Organizations, Marcos says, will face challenges because of two things: Lack of staffing, and a continuing mindset, among some, that cybersecurity is simply a way to comply with regulations.
“The issue with the lack of staffing is not that we’re not training folks fast enough. Our problem is that the technology has moved and continues to move so fast we have not had the time to train up the next generation of professionals that’s coming in behind to work within Information Security Programs, be it as an analyst, an engineer, or incident response professional. Because it moves so quickly, we haven’t had the time to properly train those folks,” he says.
On the second issue, “there remain organizations out there that just don’t understand Information Security. They see it as this thing I need to have because some regulation says I need to have it. And even with all the breaches and incidents that you see in the news they still don’t think that they’re a target.”

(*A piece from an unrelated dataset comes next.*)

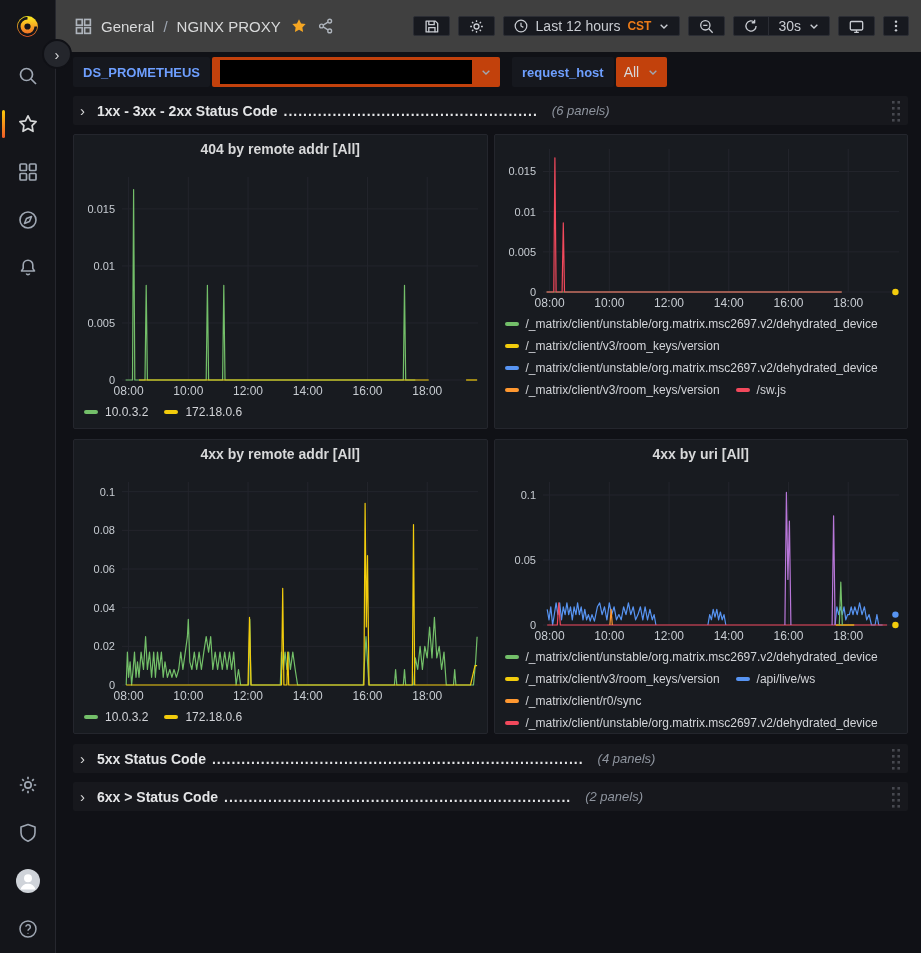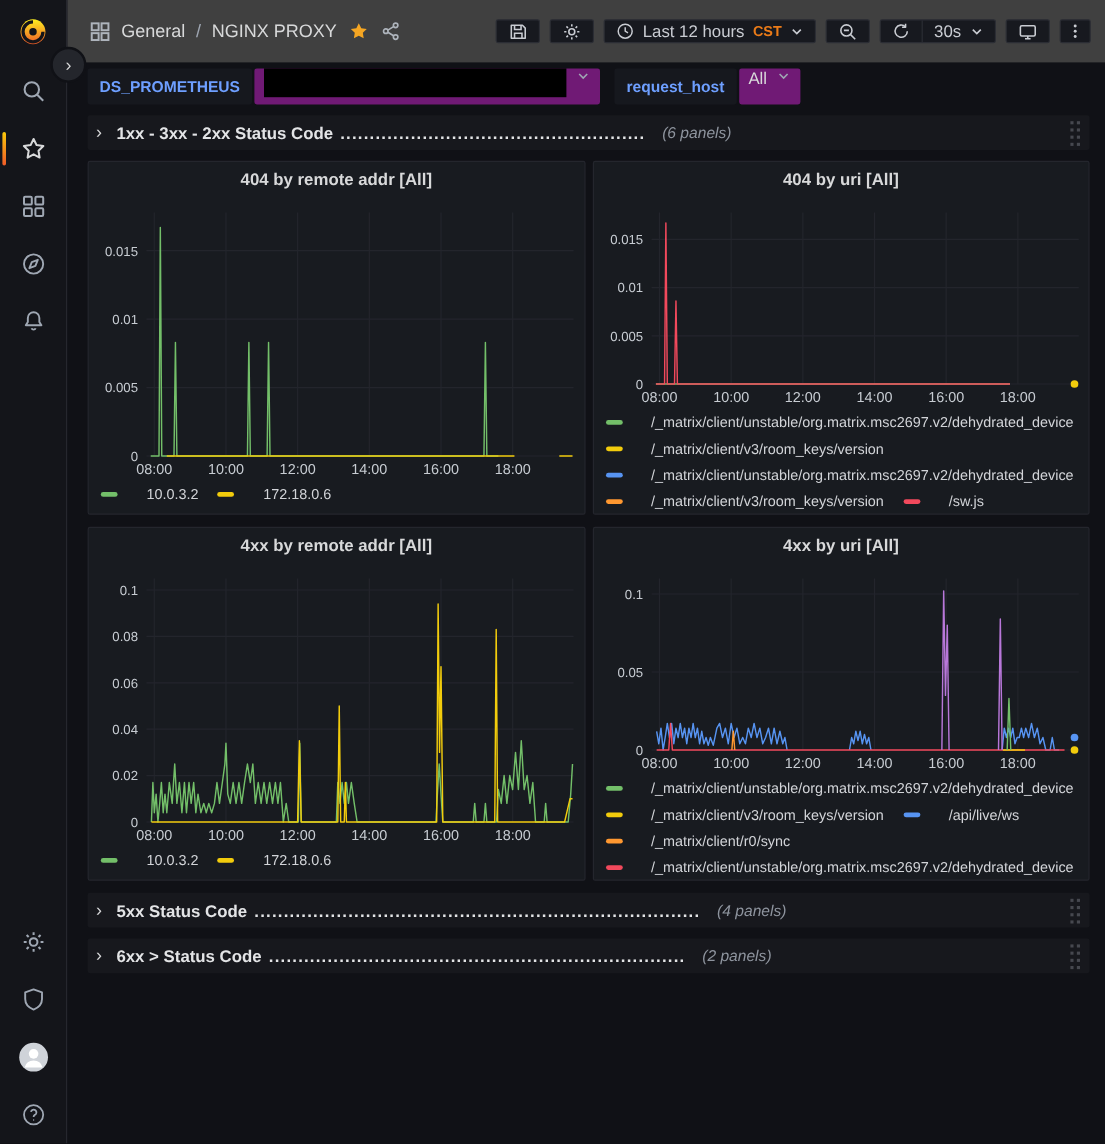"All" .var-value { align-items: none -> center; background: #701a75 -> #c2410c }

“Breaches in the news certainly help; when someone in the C-suite sees one of those breaches on the front page the WSJ or New York Times, they ask if it could happen to us. Seize that opportunity. That’s your chance to go in and brief them on that potential issue and what you are doing to reduce the risk of it occurring.”
Marcos has always lived and breathed technology and security. Indeed, he has come a long way from the 16-year-old expat in the Dominican Republic, teaching computer courses to folks much older than he was in his aunt’s computer training school. He has learned much along the way and looks forward to doing more for his organization, for his CISO peers and for the wider community now facing constantly evolving and different security threats.
“I guess this directly relates back to my upbringing,” he says. “My parents always fostered in my brother and me the virtue of helping others. It’s my way of giving back and positively contributing to a greater good.”